Best DNS Service With API Access?
netaustin writes "My company runs quite a few media websites, mostly on Drupal, and about half on ec2. We have a good server setup with ec2 which allows us to route requests through Pound, a cluster of Varnish servers, then a cluster of Apache servers. We manage 50 domains (one per state) like this. Problem is, anytime things change, we have to manually adjust DNS for all 50 states, which is very boring and usually causes negative side effects too as we can't ever adjust all 50 DNS entries at once. We'd like to just change DNS providers and be done with it, but there are a lot of options, and I don't often shop for DNS services. I use EveryDNS for my personal domains, but I don't think they provide an API and it'd feel a little dishonest to reverse engineer the forms on their site since they're an esteemed donations-based service. I wouldn't feel bad about doing that to DNSPark, but they have a CAPTCHA image accompanying their login form, so goodbye DNSPark. I found a couple services that seem to do what I'm looking for, but they both feel a bit Microsoft-y and since I only want to change once, I want to get this right. Advice?"
DynDNS.
That was easy.
Potato chips are a by-yourself food.
Why not run your own??
How about running your own master DNS server, and having your provider slave from that.
It sounds like it's time to run your own dns servers. For what you're trying to do I recommend powerdns with either a mysql or postgres backend. You can do massive updates with regular sql update syntax very quickly and anything that can talk mysql can update it ... perl, php, ruby, etc ... you name it.
Are we talking any sort of budget here, or does it have to be free?
Quite a few places will charge a nominal per-year fee for dns, and provide good uptime...
A lot of those are the places you register the domains from, and they make more money on registrations than dns service, but provide both.
Please provide details
Are all your domains hosted on the same set of servers? Could you CNAME the 50 domains to a smaller subset of domain names, and then you only have to change the A records of that subset whenever you have a change?
I second this idea.
I'd also point out that you can ease your DNS transitions by carefully planning a "drawdown" of the TTL values of your records prior to the actual change and/or setting up HTTP redirection on the legacy addresses, redirecting to the new location, during the interval of time in which the new DNS information is still replicating and/or resident in DNS caches.

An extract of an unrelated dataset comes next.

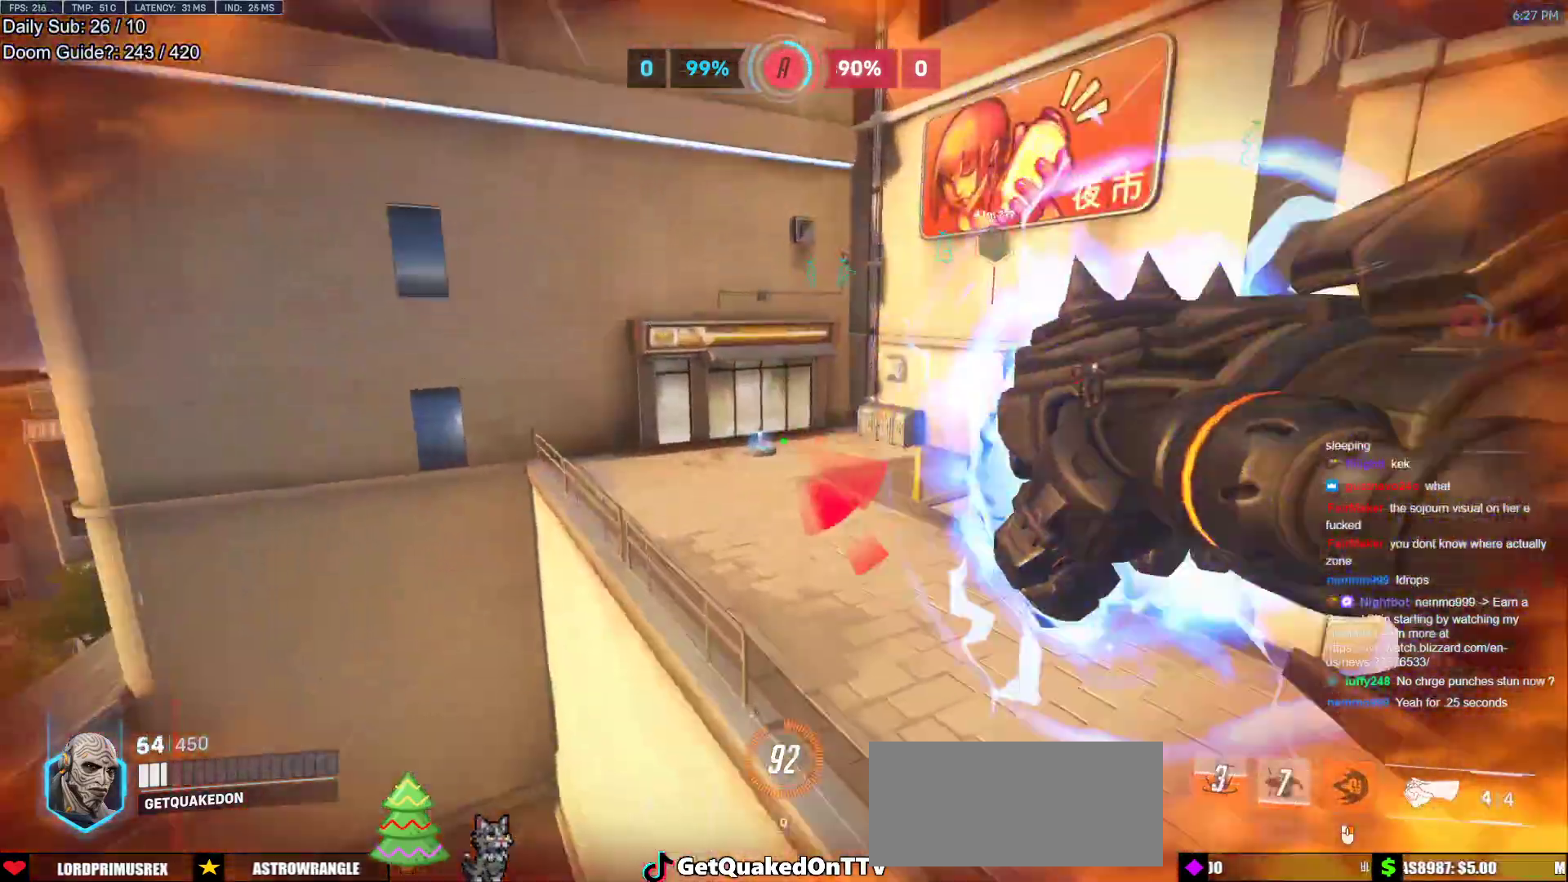
{"keys": ["d", "s"], "mouse": [], "events": [[67, "space", "up"], [333, "w", "up"], [483, "d", "down"], [483, "s", "down"]]}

You could also leave your DNS static and use EC2 Elastic IPs to shift things around on the backend (you did mention you were using EC2).
FreeDNS I've been using them for a few years. Updating the DNS info can be done in a single click for all domains. They have a few free update clients, or you can use their API to write your own client.
We're all hypocrites. We all have hidden parts, it's the contrast between them that make us more a hypocrite than others
Are you looking for features in a registrar or dns provider? While most registrars also provide DNS service, there's never a requirement that you have to use them. And use them I don't.
I got good and comfortable with Bind many years ago, and have the DNS administration stuff down pat. I have some really nice administration scripts that manage changes by service. Throw in a few variables, some regex, and some DNS boilerplate definition files, and I get the ability to re-ip a service (EG: websites, email, https, dbserver, etc. ad nauseum) for hundreds of domains in 60 seconds flat if you include updating the actual DNS servers with the changes. (I publish 2, I maintain 5 so that I can quickly switch nameservers in case of hardware/network failure)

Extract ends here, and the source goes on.